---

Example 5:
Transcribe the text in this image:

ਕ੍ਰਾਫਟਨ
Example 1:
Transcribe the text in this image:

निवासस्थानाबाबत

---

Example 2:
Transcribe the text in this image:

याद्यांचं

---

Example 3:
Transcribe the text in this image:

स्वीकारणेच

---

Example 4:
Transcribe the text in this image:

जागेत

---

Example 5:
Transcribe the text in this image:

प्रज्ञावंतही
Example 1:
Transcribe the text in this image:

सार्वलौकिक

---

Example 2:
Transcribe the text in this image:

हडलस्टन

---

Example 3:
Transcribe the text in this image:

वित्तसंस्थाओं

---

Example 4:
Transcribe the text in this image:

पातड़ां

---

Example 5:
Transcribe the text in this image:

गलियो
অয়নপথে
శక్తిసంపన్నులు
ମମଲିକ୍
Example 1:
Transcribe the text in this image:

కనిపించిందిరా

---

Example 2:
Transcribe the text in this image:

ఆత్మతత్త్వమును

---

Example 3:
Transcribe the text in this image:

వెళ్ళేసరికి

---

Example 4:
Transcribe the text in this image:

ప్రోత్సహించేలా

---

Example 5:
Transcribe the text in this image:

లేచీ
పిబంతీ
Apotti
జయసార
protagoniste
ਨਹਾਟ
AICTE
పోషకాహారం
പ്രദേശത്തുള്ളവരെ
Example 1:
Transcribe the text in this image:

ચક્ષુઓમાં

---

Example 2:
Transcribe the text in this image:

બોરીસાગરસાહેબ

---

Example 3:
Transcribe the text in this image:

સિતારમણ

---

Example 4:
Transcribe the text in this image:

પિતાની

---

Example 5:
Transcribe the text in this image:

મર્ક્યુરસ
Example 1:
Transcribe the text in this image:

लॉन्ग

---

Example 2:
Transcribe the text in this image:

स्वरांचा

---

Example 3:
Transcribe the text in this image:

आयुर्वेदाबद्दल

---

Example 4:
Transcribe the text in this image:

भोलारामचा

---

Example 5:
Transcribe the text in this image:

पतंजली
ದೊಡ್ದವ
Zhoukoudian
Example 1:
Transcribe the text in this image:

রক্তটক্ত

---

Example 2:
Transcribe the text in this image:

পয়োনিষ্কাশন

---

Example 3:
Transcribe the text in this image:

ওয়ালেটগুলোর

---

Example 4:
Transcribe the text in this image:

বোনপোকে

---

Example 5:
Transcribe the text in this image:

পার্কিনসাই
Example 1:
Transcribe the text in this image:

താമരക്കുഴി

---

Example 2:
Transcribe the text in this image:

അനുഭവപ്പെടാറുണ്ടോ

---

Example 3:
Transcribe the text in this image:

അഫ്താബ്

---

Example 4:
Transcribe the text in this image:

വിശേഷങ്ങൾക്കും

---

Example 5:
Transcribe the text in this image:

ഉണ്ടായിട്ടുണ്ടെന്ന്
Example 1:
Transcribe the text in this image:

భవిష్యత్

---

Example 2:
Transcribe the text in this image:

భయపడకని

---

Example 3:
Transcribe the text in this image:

══════════════════════════════

Could you output every record above exactly as written?

### ANSWER AREA:
---

Example 5:
Transcribe the text in this image:

ਕ੍ਰਾਫਟਨ
Example 1:
Transcribe the text in this image:

निवासस्थानाबाबत

---

Example 2:
Transcribe the text in this image:

याद्यांचं

---

Example 3:
Transcribe the text in this image:

स्वीकारणेच

---

Example 4:
Transcribe the text in this image:

जागेत

---

Example 5:
Transcribe the text in this image:

प्रज्ञावंतही
Example 1:
Transcribe the text in this image:

सार्वलौकिक

---

Example 2:
Transcribe the text in this image:

हडलस्टन

---

Example 3:
Transcribe the text in this image:

वित्तसंस्थाओं

---

Example 4:
Transcribe the text in this image:

पातड़ां

---

Example 5:
Transcribe the text in this image:

गलियो
অয়নপথে
శక్తిసంపన్నులు
ମମଲିକ୍
Example 1:
Transcribe the text in this image:

కనిపించిందిరా

---

Example 2:
Transcribe the text in this image:

ఆత్మతత్త్వమును

---

Example 3:
Transcribe the text in this image:

వెళ్ళేసరికి

---

Example 4:
Transcribe the text in this image:

ప్రోత్సహించేలా

---

Example 5:
Transcribe the text in this image:

లేచీ
పిబంతీ
Apotti
జయసార
protagoniste
ਨਹਾਟ
AICTE
పోషకాహారం
പ്രദേശത്തുള്ളവരെ
Example 1:
Transcribe the text in this image:

ચક્ષુઓમાં

---

Example 2:
Transcribe the text in this image:

બોરીસાગરસાહેબ

---

Example 3:
Transcribe the text in this image:

સિતારમણ

---

Example 4:
Transcribe the text in this image:

પિતાની

---

Example 5:
Transcribe the text in this image:

મર્ક્યુરસ
Example 1:
Transcribe the text in this image:

लॉन्ग

---

Example 2:
Transcribe the text in this image:

स्वरांचा

---

Example 3:
Transcribe the text in this image:

आयुर्वेदाबद्दल

---

Example 4:
Transcribe the text in this image:

भोलारामचा

---

Example 5:
Transcribe the text in this image:

पतंजली
ದೊಡ್ದವ
Zhoukoudian
Example 1:
Transcribe the text in this image:

রক্তটক্ত

---

Example 2:
Transcribe the text in this image:

পয়োনিষ্কাশন

---

Example 3:
Transcribe the text in this image:

ওয়ালেটগুলোর

---

Example 4:
Transcribe the text in this image:

বোনপোকে

---

Example 5:
Transcribe the text in this image:

পার্কিনসাই
Example 1:
Transcribe the text in this image:

താമരക്കുഴി

---

Example 2:
Transcribe the text in this image:

അനുഭവപ്പെടാറുണ്ടോ

---

Example 3:
Transcribe the text in this image:

അഫ്താബ്

---

Example 4:
Transcribe the text in this image:

വിശേഷങ്ങൾക്കും

---

Example 5:
Transcribe the text in this image:

ഉണ്ടായിട്ടുണ്ടെന്ന്
Example 1:
Transcribe the text in this image:

భవిష్యత్

---

Example 2:
Transcribe the text in this image:

భయపడకని

---

Example 3:
Transcribe the text in this image:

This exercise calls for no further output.